**WORK REQUIRED**
Count the lines in the records below that contain the word "nhân", and reply with only that number.

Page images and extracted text

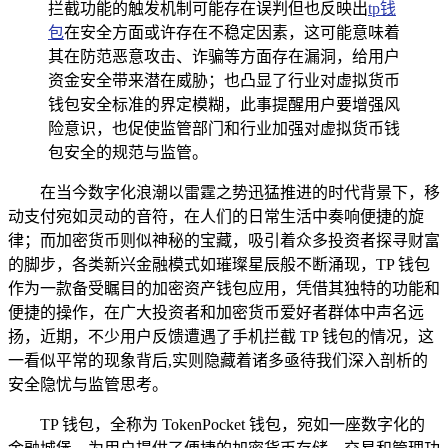
拦截功能的触发机制可能存在误判但也反映出
tp钱
包
在安全方面或许存在不稳定因素，这可能意味着
其在防范恶意攻击、诈骗等方面存在漏洞，给用户
资金安全带来潜在威胁；也凸显了行业对虚拟货币
钱包安全标准的界定模糊，此事提醒用户要增强风
险意识，也促使监管部门和行业加强对虚拟货币钱
包安全的规范与监管。
在当今数字化浪潮以雷霆之势迅猛推进的时代背景下，移
动支付宛如灵动的音符，在人们的日常生活中奏响便捷的旋
律；而加密货币则似神秘的宝藏，吸引着众多投资者探寻财富
的脚步，各类新兴金融模式如璀璨星辰般不断涌现，TP 钱包
作为一款备受瞩目的加密资产钱包应用，凭借其独特的功能和
便捷的操作，在广大投资者和加密货币爱好者群体中声名远
扬，近期，不少用户反馈遭遇了手机拦截 TP 钱包的情况，这
一看似平常的现象背后,实则隐藏着诸多亟待我们深入剖析的
安全隐忧与监管思考。
TP 钱包，全称为 TokenPocket 钱包，宛如一座数字化的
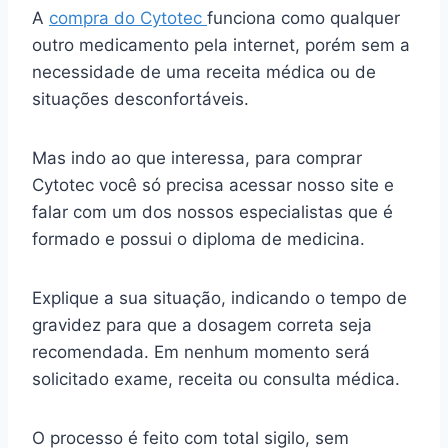
A
compra do Cytotec
funciona como qualquer
outro medicamento pela internet, porém sem a
necessidade de uma receita médica ou de
situações desconfortáveis.
Mas indo ao que interessa, para comprar
Cytotec você só precisa acessar nosso site e
falar com um dos nossos especialistas que é
formado e possui o diploma de medicina.
Explique a sua situação, indicando o tempo de
gravidez para que a dosagem correta seja
recomendada. Em nenhum momento será
solicitado exame, receita ou consulta médica.
O processo é feito com total sigilo, sem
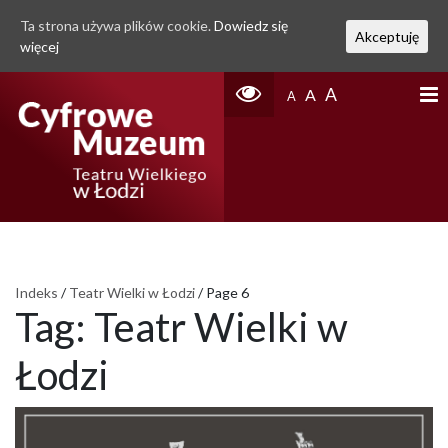
Ta strona używa plików cookie.
Dowiedz się
Akceptuję
więcej
A
A
A
Indeks
/
Teatr Wielki w Łodzi
/
Page 6
Tag:
Teatr Wielki w
Łodzi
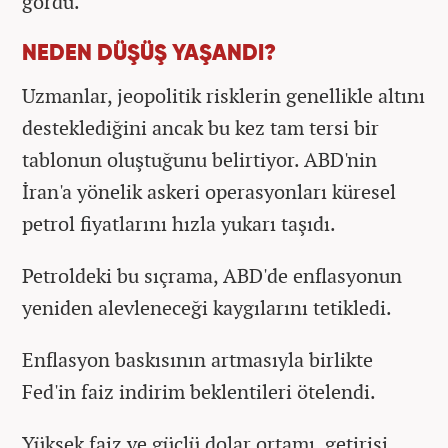
gördü.
NEDEN DÜŞÜŞ YAŞANDI?
Uzmanlar, jeopolitik risklerin genellikle altını
desteklediğini ancak bu kez tam tersi bir
tablonun oluştuğunu belirtiyor. ABD'nin
İran'a yönelik askeri operasyonları küresel
petrol fiyatlarını hızla yukarı taşıdı.
Petroldeki bu sıçrama, ABD'de enflasyonun
yeniden alevleneceği kaygılarını tetikledi.
Enflasyon baskısının artmasıyla birlikte
Fed'in faiz indirim beklentileri ötelendi.
Yüksek faiz ve güçlü dolar ortamı, getirisi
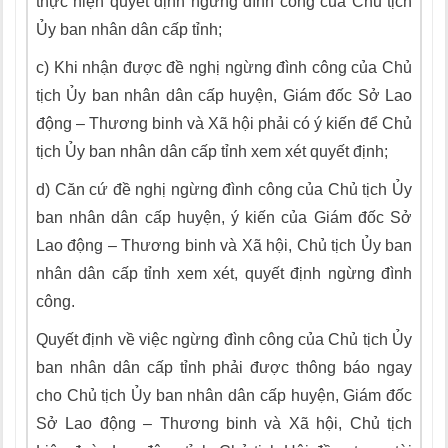
thực hiện quy
ế
t định ngừng đình công của Chủ tịch
Ủy
ban nhân dân c
ấ
p tỉnh;
c)
Khi nhận được đề nghị ngừng đình công của Chủ
tịch Ủy ban nhân dân cấp huyện, Giám đốc Sở Lao
động – Thương binh và X
ã
hội phải có ý kiến đ
ể
Chủ
tịch Ủy ban nhân dân cấp tỉnh xem xét quyết định;
d)
Căn cứ đề nghị ngừng đình công của Chủ tịch Ủy
ban nhân dân cấp huyện, ý kiến của Giám đốc Sở
Lao động
–
Thương binh và Xã hội, Chủ tịch
Ủy
ban
nhân dân cấp tỉnh xem xét, quyết định ngừng đình
công.
Quyết định về việc ngừng đ
ì
nh công của Chủ tịch Ủy
ban nhân dân cấp tỉnh phải được thông báo ngay
cho Chủ tịch Ủy ban nhân dân c
ấ
p huyện, Giám đốc
Sở Lao động – Thương binh và Xã hội, Chủ tịch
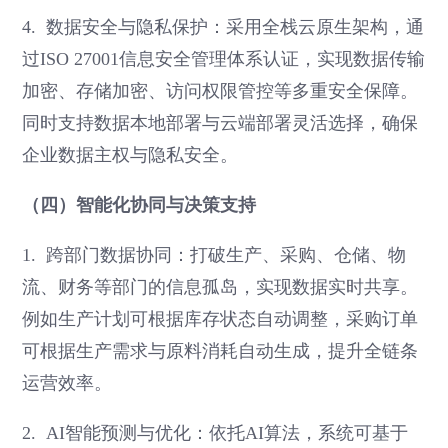
4. 数据安全与隐私保护：采用全栈云原生架构，通
过ISO 27001信息安全管理体系认证，实现数据传输
加密、存储加密、访问权限管控等多重安全保障。
同时支持数据本地部署与云端部署灵活选择，确保
企业数据主权与隐私安全。
（四）智能化协同与决策支持
1. 跨部门数据协同：打破生产、采购、仓储、物
流、财务等部门的信息孤岛，实现数据实时共享。
例如生产计划可根据库存状态自动调整，采购订单
可根据生产需求与原料消耗自动生成，提升全链条
运营效率。
2. AI智能预测与优化：依托AI算法，系统可基于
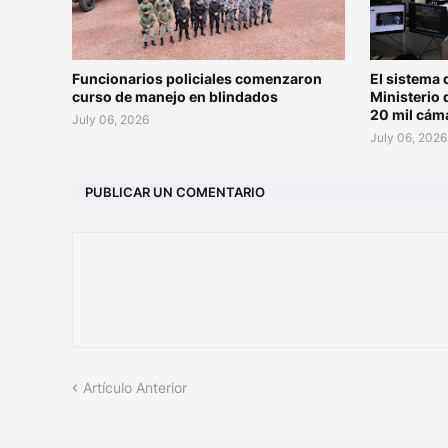
Funcionarios policiales comenzaron
El sistema 
curso de manejo en blindados
Ministerio 
20 mil cám
July 06, 2026
July 06, 2026
PUBLICAR UN COMENTARIO
Artículo Anterior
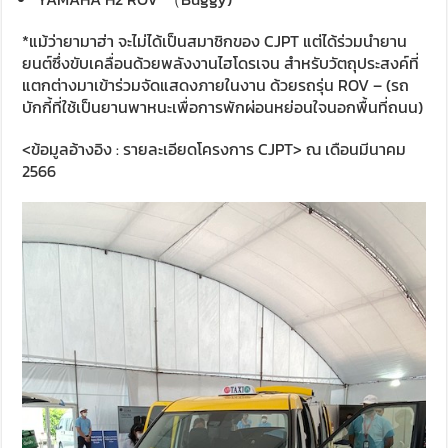
*แม้ว่ายามาฮ่า จะไม่ได้เป็นสมาชิกของ CJPT แต่ได้ร่วมนำยาน
ยนต์ซึ่งขับเคลื่อนด้วยพลังงานไฮโดรเจน สำหรับวัตถุประสงค์ที่
แตกต่างมาเข้าร่วมจัดแสดงภายในงาน ด้วยรถรุ่น ROV – (รถ
บักกี้ที่ใช้เป็นยานพาหนะเพื่อการพักผ่อนหย่อนใจนอกพื้นที่ถนน)
<ข้อมูลอ้างอิง : รายละเอียดโครงการ CJPT> ณ เดือนมีนาคม
2566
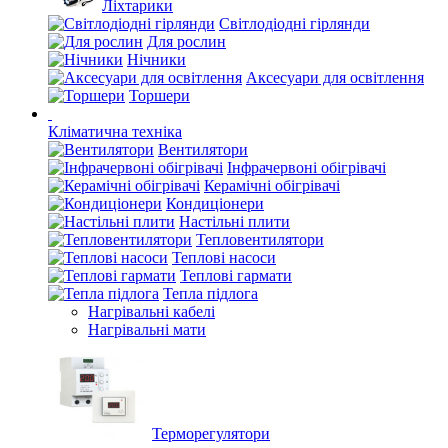
Ліхтарики
Світлодіодні гірлянди
Для рослин
Нічники
Аксесуари для освітлення
Торшери
Кліматична техніка
Вентилятори
Інфрачервоні обігрівачі
Керамічні обігрівачі
Кондиціонери
Настільні плити
Тепловентилятори
Теплові насоси
Теплові гармати
Тепла підлога
Нагрівальні кабелі
Нагрівальні мати
Терморегулятори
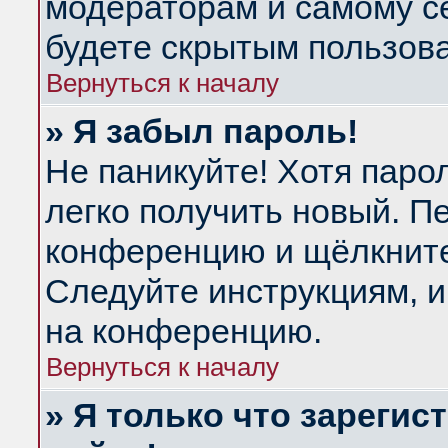
модераторам и самому се
будете скрытым пользов
Вернуться к началу
» Я забыл пароль!
Не паникуйте! Хотя паро
легко получить новый. П
конференцию и щёлкнит
Следуйте инструкциям, и
на конференцию.
Вернуться к началу
» Я только что зарегис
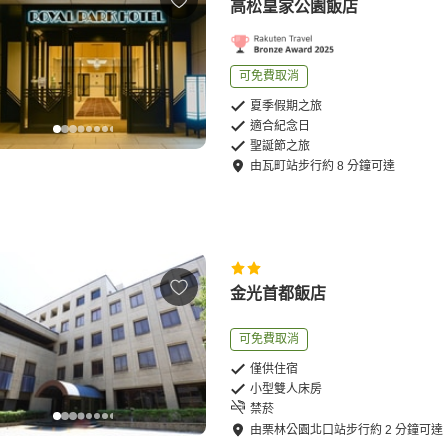
高松皇家公園飯店
可免費取消
夏季假期之旅
適合紀念日
聖誕節之旅
由
瓦町站
步行
約
8
分鐘可達
金光首都飯店
可免費取消
僅供住宿
小型雙人床房
禁菸
由
栗林公園北口站
步行
約
2
分鐘可達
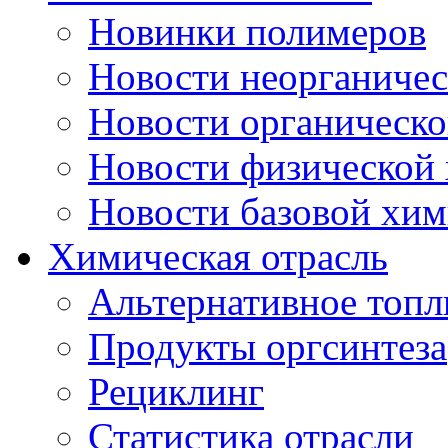
Новинки полимеров
Новости неорганиче
Новости органическ
Новости физической
Новости базовой хи
Химическая отрасль
Альтернативное топл
Продукты оргсинтеза
Рециклинг
Статистика отрасли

**TASK RESPONSE**
7